SOLIHULL Council has again rejected any suggestion it could have done anything to prevent the loss of millions of pounds in the Icelandic bank meltdown last autumn.
A parliamentary investigation into how local councils in the UK jeopardised nearly £1 billion of taxpayer funds found they failed to heed “plenty of warnings” about the state of Iceland’s finances.
A report published by the Communities and Local Government Select Committee said the warning bells on Icelandic banks sounded as far back as 2006, and there were “certainly more from the spring of 2008”.
Solihull Council invested £3 million - £1 million in each of three banks - in April 2006, and Councillor Ken Hawkins, cabinet member for resources, emphasised yesterday that at that time the banks had
good credit ratings.
“The warnings that the banks were in trouble came later and if we had pulled the money out we would have incurred severe financial penalties,” he said.
“In fact they could have exceeded the interest the deposits would have earned by now if the banks hadn’t gone bust.”

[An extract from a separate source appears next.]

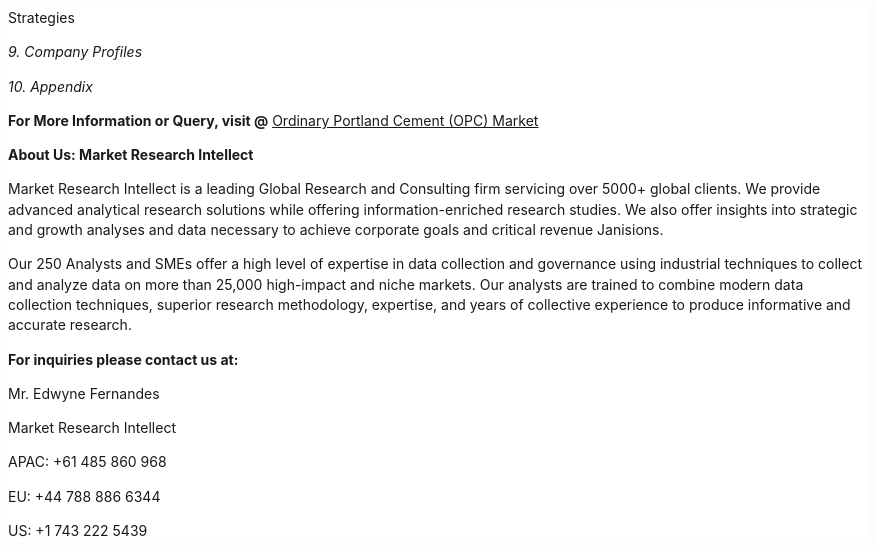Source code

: Strategies</span></em></li></ul><p><em><span class="font-[700]">9. Company Profiles</span></em></p><p><em><span class="font-[700]">10. Appendix</span></em></p><p><span class="font-[700]"><strong>For More Information or Query, visit&nbsp;@</strong>&nbsp;</span><span class="font-[700]"><a href="https://www.marketresearchintellect.com/product/global-ordinary-portland-cement-opc-market/?utm_source=Linkedin&utm_medium=822" target="_blank" data-tracking-control-name="article-ssr-frontend-pulse_little-text-block" data-tracking-will-navigate="" data-test-link="">Ordinary Portland Cement (OPC) Market</a></span></p><p><strong><span class="font-[700]">About Us: Market Research Intellect</span></strong></p><p><span class="">Market Research Intellect is a leading Global Research and Consulting firm servicing over 5000+ global clients. We provide advanced analytical research solutions while offering information-enriched research studies.&nbsp;</span>We also offer insights into strategic and growth analyses and data necessary to achieve corporate goals and critical revenue Janisions.</p><p><span class="">Our 250 Analysts and SMEs offer a high level of expertise in data collection and governance using industrial techniques to collect and analyze data on more than 25,000 high-impact and niche markets. Our analysts are trained to combine modern data collection techniques, superior research methodology, expertise, and years of collective experience to produce informative and accurate research.</span></p><p><strong>For inquiries please contact us at:</strong></p><p>Mr. Edwyne Fernandes</p><p>Market Research Intellect</p><p>APAC: +61 485 860 968</p><p>EU: +44 788 886 6344</p><p>US: +1 743 222 5439</p>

The report found evidence of councils relying too heavily on credit ratings but attributed most of the blame for excessive investment in Iceland to their treasury management advisers.
Cllr Hawkins said: “We used internal treasury advisers, external advisers and other financial bodies before making the investment and I am satisfied the advice we were given at the time was good.
Negotiations for reimbursement to councils are continuing and Cllr Hawkins said he was confident Solihull would get 80 or 90 per cent of its money back - but without any interest.
He estimated the loss of interest currently at around £250,000.